Please, give me a link or reference if it is online or in some book.
Thank you.
Best Answer
Darij's first comment could be made into an answer as follows.
Darij advised to write
$$A \otimes B = (A \circ I_n) \otimes (I_m \circ B) = (A \otimes I_m) \circ (I_n \otimes B)$$
where the second equation follows from functoriality of the tensor product. Here both $A \otimes I_m$ and $I_n \otimes B$ are square matrices of size $m n \times m n$. Since the determinant from such matrices to the scalar field is a monoid homomorphism, the determinant of the last expression is
$$\det(A \otimes I_m) \det(I_n \otimes B)$$
so we are left to determine the two determinants above.
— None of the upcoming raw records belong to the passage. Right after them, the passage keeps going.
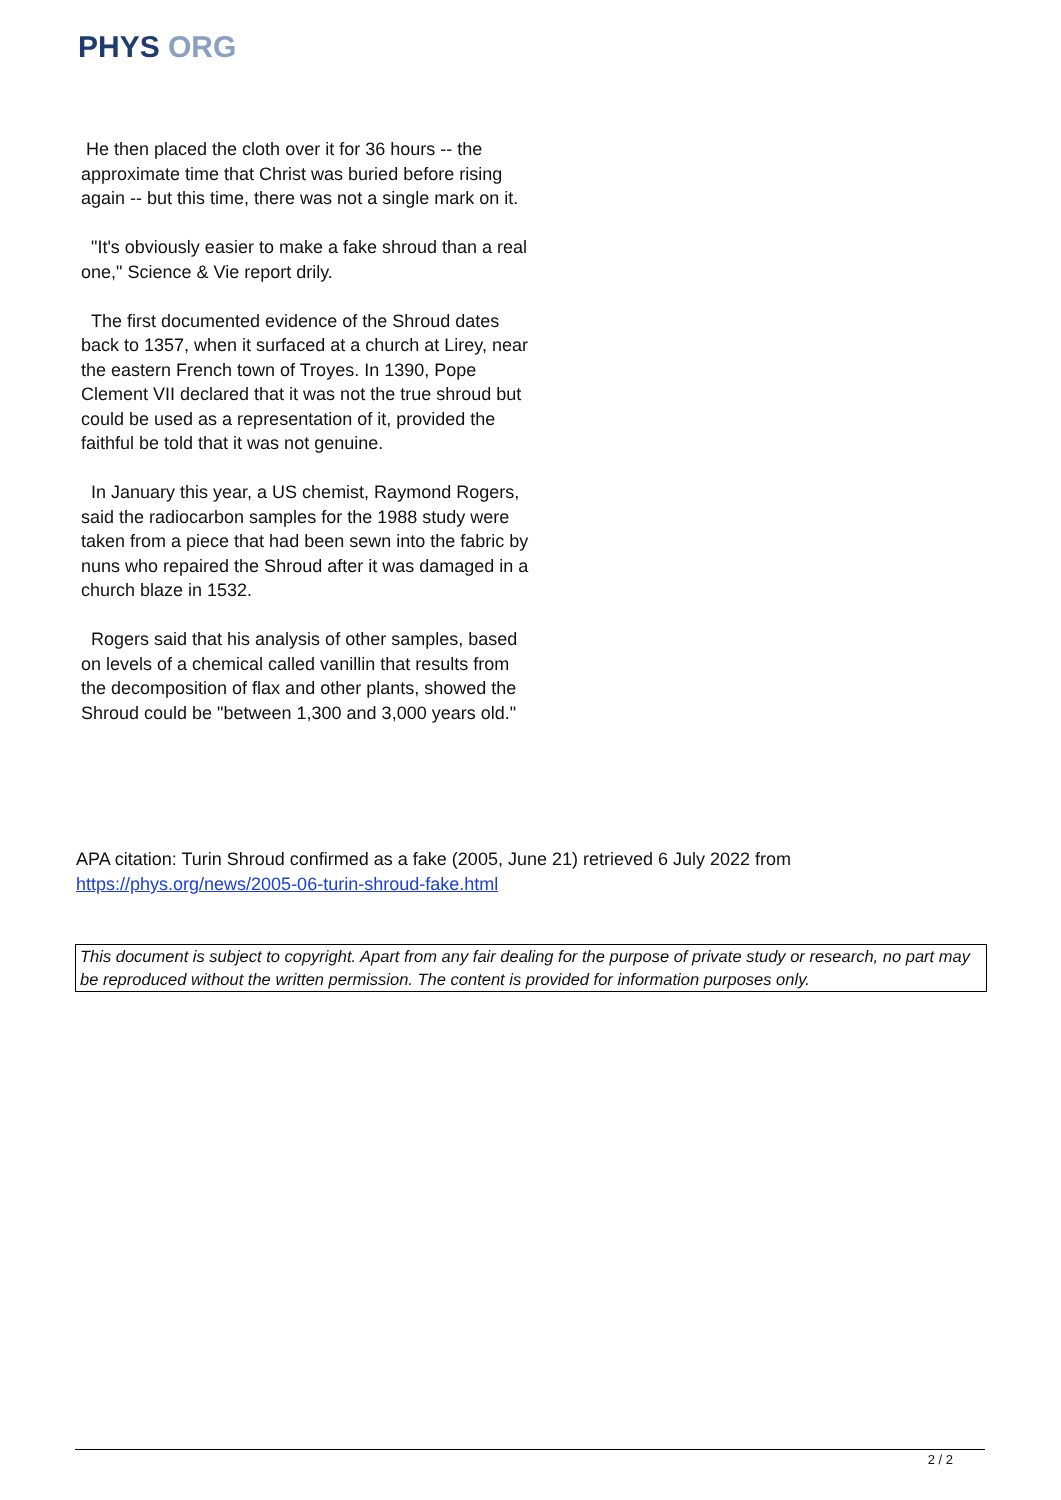PHYS ORG
He then placed the cloth over it for 36 hours -- the approximate time that Christ was buried before rising again -- but this time, there was not a single mark on it.
"It's obviously easier to make a fake shroud than a real one," Science & Vie report drily.
The first documented evidence of the Shroud dates back to 1357, when it surfaced at a church at Lirey, near the eastern French town of Troyes. In 1390, Pope Clement VII declared that it was not the true shroud but could be used as a representation of it, provided the faithful be told that it was not genuine.
In January this year, a US chemist, Raymond Rogers, said the radiocarbon samples for the 1988 study were taken from a piece that had been sewn into the fabric by nuns who repaired the Shroud after it was damaged in a church blaze in 1532.
Rogers said that his analysis of other samples, based on levels of a chemical called vanillin that results from the decomposition of flax and other plants, showed the Shroud could be "between 1,300 and 3,000 years old."
APA citation: Turin Shroud confirmed as a fake (2005, June 21) retrieved 6 July 2022 from
https://phys.org/news/2005-06-turin-shroud-fake.html
This document is subject to copyright. Apart from any fair dealing for the purpose of private study or research, no part may be reproduced without the written permission. The content is provided for information purposes only.
2 / 2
Since these are similar, we do the first. We may express an $m$-dimensional vector space $k^m$ as a direct sum of 1-dimensional vector spaces, so
$$A \otimes I_{k^m} = A \otimes (I_k \oplus \ldots \oplus I_k) = (A \otimes I_k) \oplus \ldots \oplus (A \otimes I_k)$$
because tensor products preserve direct sums. This is just $A \oplus \ldots \oplus A$. This matrix consists of $m$ blocks of $A$, so its determinant is $\det(A)^m$, and we are done.